Johann van Graan had to play by the IRFU rulebook and rest international players for the Christmas derbies although that doesn't excuse senior international players playing like they just didn't want to be at Ravenhill last weekend which resulted in criticism from former players including ex-forwards coach Jerry Flannery.

But there are also mitigating factors to the mitigating factors - Munster's pool might have been a tough one but their failure to pick up more points has been thoroughly self-inflicted.

And then the new year hammer blow. The news that Joey Carbery will be out for two to four months with a wrist injury made you want to throw the duvet over the rest of Munster's season.

There is little else as cruel about professional sport as the concern that a player might not be able to fulfil his/her potential because of injury.

Watching JJ Hanrahan train on his own away from the rest of the squad in UL on Wednesday as he tried to recover from a hamstring injury wouldn't exactly fill you with confidence that he can be 100 per cent match fit. He's in the starting team, but it's been far from an ideal build-up for a game that will define Munster's season.

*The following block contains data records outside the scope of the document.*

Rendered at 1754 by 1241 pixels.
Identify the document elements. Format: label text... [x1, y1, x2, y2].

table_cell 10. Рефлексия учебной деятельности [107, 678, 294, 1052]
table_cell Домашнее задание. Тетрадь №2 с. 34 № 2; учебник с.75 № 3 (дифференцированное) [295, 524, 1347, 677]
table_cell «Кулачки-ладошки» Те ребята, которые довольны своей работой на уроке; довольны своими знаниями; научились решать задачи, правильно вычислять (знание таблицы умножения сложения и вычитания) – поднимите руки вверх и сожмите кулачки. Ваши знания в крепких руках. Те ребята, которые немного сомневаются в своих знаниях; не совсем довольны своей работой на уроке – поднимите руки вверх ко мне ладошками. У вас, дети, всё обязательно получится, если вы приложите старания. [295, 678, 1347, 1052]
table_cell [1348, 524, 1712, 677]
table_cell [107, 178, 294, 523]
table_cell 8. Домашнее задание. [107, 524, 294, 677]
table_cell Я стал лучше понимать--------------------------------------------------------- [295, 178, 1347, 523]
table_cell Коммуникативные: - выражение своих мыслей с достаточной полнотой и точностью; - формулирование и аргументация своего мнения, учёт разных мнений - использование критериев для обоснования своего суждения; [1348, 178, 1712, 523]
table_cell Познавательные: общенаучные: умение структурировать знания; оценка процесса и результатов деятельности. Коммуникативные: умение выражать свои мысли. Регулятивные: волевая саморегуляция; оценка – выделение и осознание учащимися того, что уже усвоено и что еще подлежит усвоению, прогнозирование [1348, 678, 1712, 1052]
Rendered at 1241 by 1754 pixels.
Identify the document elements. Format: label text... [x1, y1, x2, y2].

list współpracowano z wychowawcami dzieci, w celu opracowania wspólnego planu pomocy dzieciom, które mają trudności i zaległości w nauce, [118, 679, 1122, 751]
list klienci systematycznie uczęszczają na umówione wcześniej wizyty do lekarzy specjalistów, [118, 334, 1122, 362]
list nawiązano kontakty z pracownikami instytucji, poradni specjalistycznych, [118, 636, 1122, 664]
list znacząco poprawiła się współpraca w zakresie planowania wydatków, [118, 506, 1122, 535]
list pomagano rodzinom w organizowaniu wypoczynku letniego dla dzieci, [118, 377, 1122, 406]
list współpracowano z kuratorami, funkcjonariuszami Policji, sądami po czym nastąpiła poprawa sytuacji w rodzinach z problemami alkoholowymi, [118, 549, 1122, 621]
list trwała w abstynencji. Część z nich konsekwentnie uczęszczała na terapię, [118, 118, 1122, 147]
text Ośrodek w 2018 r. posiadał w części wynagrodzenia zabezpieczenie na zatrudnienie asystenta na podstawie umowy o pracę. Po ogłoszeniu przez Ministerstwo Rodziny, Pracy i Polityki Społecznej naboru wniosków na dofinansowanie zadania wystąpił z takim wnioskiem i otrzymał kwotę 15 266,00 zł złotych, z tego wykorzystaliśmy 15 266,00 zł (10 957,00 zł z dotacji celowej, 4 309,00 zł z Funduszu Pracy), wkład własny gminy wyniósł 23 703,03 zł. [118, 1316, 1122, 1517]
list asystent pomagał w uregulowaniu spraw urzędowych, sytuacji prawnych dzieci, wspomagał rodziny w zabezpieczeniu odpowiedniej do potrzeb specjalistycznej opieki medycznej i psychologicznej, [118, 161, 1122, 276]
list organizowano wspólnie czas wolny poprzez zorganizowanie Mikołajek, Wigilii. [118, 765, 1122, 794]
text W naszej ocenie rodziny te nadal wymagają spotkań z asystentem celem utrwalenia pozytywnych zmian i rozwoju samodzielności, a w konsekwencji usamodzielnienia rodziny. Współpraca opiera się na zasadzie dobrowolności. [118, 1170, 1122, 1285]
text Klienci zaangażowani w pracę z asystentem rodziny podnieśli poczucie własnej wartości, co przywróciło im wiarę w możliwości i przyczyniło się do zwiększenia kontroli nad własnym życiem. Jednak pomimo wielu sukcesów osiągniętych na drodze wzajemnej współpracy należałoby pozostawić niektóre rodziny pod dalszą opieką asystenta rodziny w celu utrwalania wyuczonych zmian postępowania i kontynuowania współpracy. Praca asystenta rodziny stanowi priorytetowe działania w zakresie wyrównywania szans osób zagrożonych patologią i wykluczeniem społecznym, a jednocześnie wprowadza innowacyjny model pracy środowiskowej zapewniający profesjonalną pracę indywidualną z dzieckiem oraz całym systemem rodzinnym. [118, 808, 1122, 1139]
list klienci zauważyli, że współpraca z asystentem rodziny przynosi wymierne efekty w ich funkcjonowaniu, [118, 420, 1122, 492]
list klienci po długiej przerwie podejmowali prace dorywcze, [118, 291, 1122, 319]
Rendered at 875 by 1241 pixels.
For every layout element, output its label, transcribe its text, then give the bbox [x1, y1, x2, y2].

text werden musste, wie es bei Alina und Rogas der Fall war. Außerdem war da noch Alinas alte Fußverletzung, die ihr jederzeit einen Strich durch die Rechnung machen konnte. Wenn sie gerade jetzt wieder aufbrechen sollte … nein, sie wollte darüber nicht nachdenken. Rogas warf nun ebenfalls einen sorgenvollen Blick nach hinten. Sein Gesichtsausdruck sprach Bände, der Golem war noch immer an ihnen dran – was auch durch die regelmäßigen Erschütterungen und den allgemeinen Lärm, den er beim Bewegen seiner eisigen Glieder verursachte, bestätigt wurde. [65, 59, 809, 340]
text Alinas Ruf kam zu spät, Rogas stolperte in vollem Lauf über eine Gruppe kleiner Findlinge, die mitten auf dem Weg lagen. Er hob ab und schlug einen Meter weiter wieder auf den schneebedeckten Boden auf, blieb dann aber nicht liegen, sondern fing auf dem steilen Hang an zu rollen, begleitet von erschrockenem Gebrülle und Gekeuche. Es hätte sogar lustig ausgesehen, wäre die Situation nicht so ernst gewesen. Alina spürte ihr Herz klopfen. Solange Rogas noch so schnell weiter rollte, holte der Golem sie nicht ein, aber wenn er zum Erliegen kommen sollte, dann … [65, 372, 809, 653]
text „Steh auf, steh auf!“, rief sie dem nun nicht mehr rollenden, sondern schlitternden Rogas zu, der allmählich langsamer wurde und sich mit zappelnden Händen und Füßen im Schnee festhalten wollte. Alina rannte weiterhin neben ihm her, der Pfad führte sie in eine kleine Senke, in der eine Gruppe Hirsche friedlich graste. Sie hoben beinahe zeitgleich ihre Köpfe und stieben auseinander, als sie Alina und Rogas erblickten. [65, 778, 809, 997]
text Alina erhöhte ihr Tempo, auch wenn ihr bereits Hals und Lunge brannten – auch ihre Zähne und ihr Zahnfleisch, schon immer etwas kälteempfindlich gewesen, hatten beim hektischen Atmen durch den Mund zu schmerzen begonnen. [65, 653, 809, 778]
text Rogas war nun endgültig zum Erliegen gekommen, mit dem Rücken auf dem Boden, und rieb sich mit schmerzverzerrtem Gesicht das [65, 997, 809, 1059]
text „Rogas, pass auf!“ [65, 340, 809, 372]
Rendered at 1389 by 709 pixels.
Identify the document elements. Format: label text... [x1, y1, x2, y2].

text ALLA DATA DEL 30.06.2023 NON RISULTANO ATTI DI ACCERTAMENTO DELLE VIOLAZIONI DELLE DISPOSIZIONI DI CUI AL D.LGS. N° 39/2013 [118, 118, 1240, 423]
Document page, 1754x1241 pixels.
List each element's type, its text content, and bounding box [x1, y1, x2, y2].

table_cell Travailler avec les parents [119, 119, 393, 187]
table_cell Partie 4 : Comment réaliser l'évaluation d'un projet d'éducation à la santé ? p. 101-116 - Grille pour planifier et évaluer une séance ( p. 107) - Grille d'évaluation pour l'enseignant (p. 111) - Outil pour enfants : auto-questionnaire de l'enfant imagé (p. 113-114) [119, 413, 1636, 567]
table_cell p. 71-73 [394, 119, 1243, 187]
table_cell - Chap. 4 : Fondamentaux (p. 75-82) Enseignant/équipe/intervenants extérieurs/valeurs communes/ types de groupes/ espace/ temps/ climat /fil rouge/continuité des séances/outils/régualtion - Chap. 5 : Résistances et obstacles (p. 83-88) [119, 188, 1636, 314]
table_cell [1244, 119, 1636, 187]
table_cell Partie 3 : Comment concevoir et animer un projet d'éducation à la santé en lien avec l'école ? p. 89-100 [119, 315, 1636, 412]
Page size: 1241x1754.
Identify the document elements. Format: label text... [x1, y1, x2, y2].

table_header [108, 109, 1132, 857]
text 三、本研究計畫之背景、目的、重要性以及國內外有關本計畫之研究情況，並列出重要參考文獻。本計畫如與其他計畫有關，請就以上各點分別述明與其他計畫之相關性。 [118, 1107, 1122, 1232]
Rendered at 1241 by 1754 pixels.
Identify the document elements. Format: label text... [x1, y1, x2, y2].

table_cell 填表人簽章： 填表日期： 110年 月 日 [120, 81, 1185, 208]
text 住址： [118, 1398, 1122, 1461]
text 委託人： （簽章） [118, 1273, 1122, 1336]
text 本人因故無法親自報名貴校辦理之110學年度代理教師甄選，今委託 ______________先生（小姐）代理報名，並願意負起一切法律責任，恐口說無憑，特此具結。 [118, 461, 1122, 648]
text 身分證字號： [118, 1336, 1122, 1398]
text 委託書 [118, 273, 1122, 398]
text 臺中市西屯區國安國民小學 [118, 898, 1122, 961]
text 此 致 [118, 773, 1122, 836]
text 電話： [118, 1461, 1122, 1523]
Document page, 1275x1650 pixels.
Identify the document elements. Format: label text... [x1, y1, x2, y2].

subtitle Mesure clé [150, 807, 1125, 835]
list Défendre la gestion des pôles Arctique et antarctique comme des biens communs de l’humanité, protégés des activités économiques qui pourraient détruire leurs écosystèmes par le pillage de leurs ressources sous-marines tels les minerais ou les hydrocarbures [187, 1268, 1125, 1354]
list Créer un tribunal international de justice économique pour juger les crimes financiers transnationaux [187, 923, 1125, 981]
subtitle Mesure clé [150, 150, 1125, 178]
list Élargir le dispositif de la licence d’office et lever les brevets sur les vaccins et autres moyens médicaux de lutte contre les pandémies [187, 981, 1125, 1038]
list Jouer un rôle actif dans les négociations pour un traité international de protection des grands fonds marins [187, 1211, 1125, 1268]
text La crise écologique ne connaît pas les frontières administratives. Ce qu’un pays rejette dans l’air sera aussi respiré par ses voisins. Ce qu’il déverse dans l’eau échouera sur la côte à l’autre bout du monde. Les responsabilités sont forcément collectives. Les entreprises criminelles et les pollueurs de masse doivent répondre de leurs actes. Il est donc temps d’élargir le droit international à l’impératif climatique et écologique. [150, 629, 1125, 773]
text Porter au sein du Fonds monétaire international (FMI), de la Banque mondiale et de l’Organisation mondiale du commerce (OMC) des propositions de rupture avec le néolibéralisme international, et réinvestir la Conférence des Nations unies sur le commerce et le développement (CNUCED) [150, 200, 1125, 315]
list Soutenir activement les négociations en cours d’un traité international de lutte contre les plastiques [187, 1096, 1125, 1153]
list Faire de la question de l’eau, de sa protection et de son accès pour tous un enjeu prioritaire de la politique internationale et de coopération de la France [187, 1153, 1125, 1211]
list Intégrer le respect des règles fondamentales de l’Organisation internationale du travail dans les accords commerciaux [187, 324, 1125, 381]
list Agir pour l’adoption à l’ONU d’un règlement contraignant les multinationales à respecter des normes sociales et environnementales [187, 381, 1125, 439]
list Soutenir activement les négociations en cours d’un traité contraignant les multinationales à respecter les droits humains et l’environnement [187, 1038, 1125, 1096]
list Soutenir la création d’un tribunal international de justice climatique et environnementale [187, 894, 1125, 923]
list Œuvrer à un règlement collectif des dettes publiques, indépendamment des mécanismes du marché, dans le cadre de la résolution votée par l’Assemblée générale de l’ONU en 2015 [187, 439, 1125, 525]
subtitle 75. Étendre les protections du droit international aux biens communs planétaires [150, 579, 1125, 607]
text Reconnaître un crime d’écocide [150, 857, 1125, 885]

I asked Van Graan on Wednesday if, between it all, this has been the toughest period in his time with Munster. He shrugged it off with his usual show of optimism, although he has notably dampened the kind of war-cry rhetoric he used at the beginning of his time in charge.

In the week of their Champions Cup quarter-final against Toulon two years ago, van Graan tried to light the fuse with lines about his players like: "I haven't heard of heroes who were born in times of peace" and "you want to go to war with warriors. I saw warriors this morning and everyone is ready to go".

There's a genuineness about van Graan which make his words less corny than how they might appear in print. That weekend Munster were on the verge of being knocked out when they were 19-13 down in the 75th minute.

Then Andrew Conway produced one of the most stunning solo tries in the history of Munster rugby to help clinch a one-point win. There is nothing as dangerous as a fire you think has gone out and Munster should be able to stoke that again this weekend.

Or maybe that's just useless old romanticism. The reality of the rest of that story is that Munster went on to lose the semi-final to their old mates Racing, which was their sixth semi-final defeat since last lifting the trophy in 2008. Afterwards, O'Mahony said he was "tired of losing semi-finals".

And that's the thing about this Munster team. Time is running out on more than a European season. It will be nine years ago this May since they last lifted a trophy when they beat newly-crowned Heineken Cup champions Leinster 19-9 in the Magners League final at Thomond Park in 2011.

Conor Murray and Keith Earls started that day and are the only players left who will also start for Munster against Racing tomorrow (Donnacha Ryan also started in the back row for Munster that day).

O'Mahony was officially made Munster captain in July 2013 after Doug Howlett retired which makes this his seventh season as captain. He'll be 31 in September.

He's never won a winner's medal or lifted a trophy with Munster (he has, of course, with Ireland). Before the Lions game against the Maori All Blacks on the 2017 Lions Tour, O'Mahony - as captain - told the players: "It's not about being selfish today, it's about being selfless".

That sounds nice and all, but there's also times when you need to be ruthlessly selfish. Because time's ticking on more than just a European season.